(Description of the task): From the entries below, output the line with "Yatsuk | Yuriy Yatsuk |" and each following line up to and including the line with "Leon | Laura Leon |", exactly as written.

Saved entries

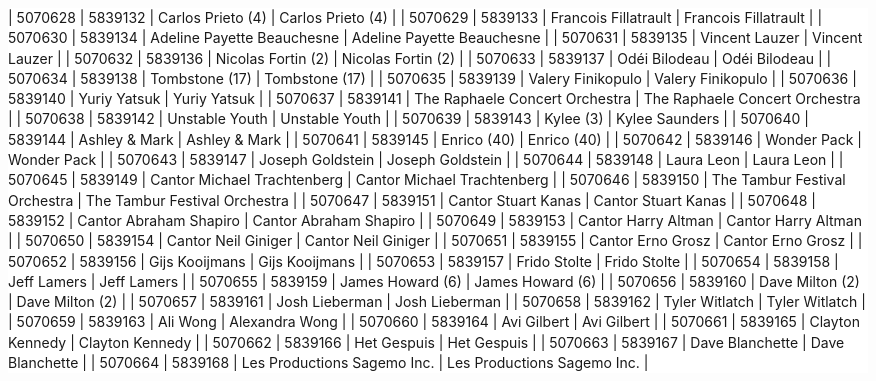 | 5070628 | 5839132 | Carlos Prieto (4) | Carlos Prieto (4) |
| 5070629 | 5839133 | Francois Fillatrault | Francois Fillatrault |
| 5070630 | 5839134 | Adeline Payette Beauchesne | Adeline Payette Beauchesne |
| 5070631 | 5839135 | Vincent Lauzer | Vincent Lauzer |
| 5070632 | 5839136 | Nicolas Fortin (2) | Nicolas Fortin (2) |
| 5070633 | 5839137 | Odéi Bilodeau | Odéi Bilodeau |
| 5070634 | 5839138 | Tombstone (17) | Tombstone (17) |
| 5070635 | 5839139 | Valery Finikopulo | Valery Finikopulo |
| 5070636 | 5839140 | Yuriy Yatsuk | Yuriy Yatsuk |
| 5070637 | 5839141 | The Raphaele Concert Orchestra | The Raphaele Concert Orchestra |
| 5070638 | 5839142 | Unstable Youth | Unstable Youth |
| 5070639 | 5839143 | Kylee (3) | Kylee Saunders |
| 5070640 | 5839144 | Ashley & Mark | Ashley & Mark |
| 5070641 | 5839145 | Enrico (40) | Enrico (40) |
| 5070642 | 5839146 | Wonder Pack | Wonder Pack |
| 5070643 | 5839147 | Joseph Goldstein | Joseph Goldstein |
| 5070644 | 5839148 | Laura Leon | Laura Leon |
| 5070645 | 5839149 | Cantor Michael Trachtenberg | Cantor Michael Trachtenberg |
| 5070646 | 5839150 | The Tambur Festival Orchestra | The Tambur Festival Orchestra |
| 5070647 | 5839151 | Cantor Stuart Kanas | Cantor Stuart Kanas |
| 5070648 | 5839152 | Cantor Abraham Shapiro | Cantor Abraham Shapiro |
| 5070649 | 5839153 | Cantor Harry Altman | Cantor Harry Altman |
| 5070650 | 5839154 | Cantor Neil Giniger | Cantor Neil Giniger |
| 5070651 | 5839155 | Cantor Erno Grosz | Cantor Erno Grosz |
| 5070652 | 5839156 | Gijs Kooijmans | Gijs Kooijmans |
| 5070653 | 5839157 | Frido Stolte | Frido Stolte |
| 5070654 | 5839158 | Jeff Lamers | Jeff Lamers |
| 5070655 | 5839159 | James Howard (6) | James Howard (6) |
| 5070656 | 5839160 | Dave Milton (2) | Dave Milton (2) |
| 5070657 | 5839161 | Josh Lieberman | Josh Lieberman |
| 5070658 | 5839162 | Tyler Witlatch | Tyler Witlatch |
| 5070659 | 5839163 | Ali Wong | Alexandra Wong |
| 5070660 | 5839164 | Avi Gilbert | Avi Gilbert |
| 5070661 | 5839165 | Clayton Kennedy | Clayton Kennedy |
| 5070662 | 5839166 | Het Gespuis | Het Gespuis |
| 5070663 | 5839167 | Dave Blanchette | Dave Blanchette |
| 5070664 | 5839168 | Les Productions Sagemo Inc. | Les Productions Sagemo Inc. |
--
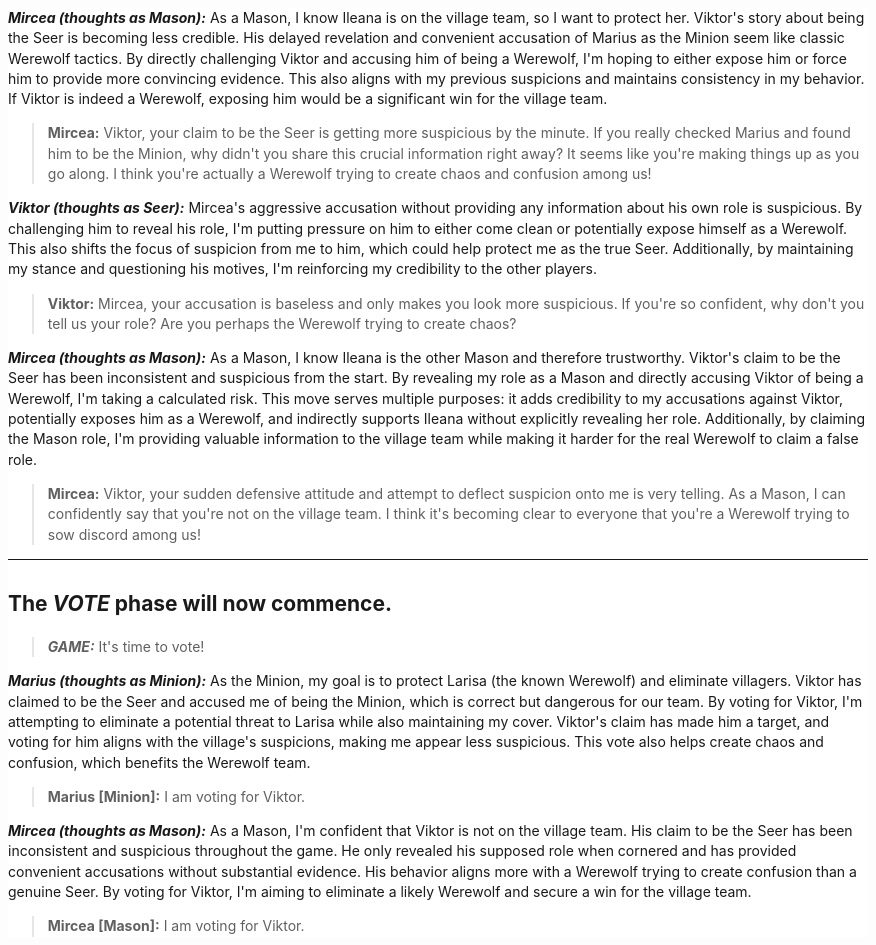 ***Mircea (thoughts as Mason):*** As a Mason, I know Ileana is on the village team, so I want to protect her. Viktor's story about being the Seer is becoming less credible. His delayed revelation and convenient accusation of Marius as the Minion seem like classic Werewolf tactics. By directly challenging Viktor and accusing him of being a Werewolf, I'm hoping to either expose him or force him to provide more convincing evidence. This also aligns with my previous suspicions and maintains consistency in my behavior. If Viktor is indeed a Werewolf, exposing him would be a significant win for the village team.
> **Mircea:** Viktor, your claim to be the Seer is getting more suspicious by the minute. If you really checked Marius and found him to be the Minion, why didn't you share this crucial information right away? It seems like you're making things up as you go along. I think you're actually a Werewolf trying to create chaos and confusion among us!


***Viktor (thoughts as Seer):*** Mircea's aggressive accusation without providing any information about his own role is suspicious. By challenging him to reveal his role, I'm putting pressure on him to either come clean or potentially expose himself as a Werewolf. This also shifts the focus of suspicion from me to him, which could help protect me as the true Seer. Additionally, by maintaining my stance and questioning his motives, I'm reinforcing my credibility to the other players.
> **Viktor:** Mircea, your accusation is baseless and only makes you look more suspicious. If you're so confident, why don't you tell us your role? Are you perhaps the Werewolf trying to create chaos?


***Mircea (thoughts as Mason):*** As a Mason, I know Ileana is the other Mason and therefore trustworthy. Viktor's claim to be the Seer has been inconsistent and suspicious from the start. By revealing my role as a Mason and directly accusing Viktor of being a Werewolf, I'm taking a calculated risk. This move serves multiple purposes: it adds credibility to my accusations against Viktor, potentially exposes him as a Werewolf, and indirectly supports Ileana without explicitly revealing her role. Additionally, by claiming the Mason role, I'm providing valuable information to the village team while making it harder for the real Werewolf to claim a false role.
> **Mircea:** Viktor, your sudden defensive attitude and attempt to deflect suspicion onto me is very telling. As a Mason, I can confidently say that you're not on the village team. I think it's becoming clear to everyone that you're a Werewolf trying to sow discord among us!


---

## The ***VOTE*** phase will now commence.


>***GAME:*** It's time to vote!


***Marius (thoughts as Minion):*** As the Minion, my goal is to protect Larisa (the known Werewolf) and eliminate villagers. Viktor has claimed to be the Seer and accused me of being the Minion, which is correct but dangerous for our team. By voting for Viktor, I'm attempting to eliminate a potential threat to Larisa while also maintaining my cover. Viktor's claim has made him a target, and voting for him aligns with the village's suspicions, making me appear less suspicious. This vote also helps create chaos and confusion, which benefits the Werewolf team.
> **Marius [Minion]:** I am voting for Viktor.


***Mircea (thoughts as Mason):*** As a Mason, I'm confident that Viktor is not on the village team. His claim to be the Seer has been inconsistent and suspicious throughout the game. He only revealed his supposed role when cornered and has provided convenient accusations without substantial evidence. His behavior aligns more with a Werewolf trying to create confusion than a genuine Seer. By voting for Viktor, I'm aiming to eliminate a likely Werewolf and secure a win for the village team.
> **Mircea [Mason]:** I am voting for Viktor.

(Expected answer):
| 5070636 | 5839140 | Yuriy Yatsuk | Yuriy Yatsuk |
| 5070637 | 5839141 | The Raphaele Concert Orchestra | The Raphaele Concert Orchestra |
| 5070638 | 5839142 | Unstable Youth | Unstable Youth |
| 5070639 | 5839143 | Kylee (3) | Kylee Saunders |
| 5070640 | 5839144 | Ashley & Mark | Ashley & Mark |
| 5070641 | 5839145 | Enrico (40) | Enrico (40) |
| 5070642 | 5839146 | Wonder Pack | Wonder Pack |
| 5070643 | 5839147 | Joseph Goldstein | Joseph Goldstein |
| 5070644 | 5839148 | Laura Leon | Laura Leon |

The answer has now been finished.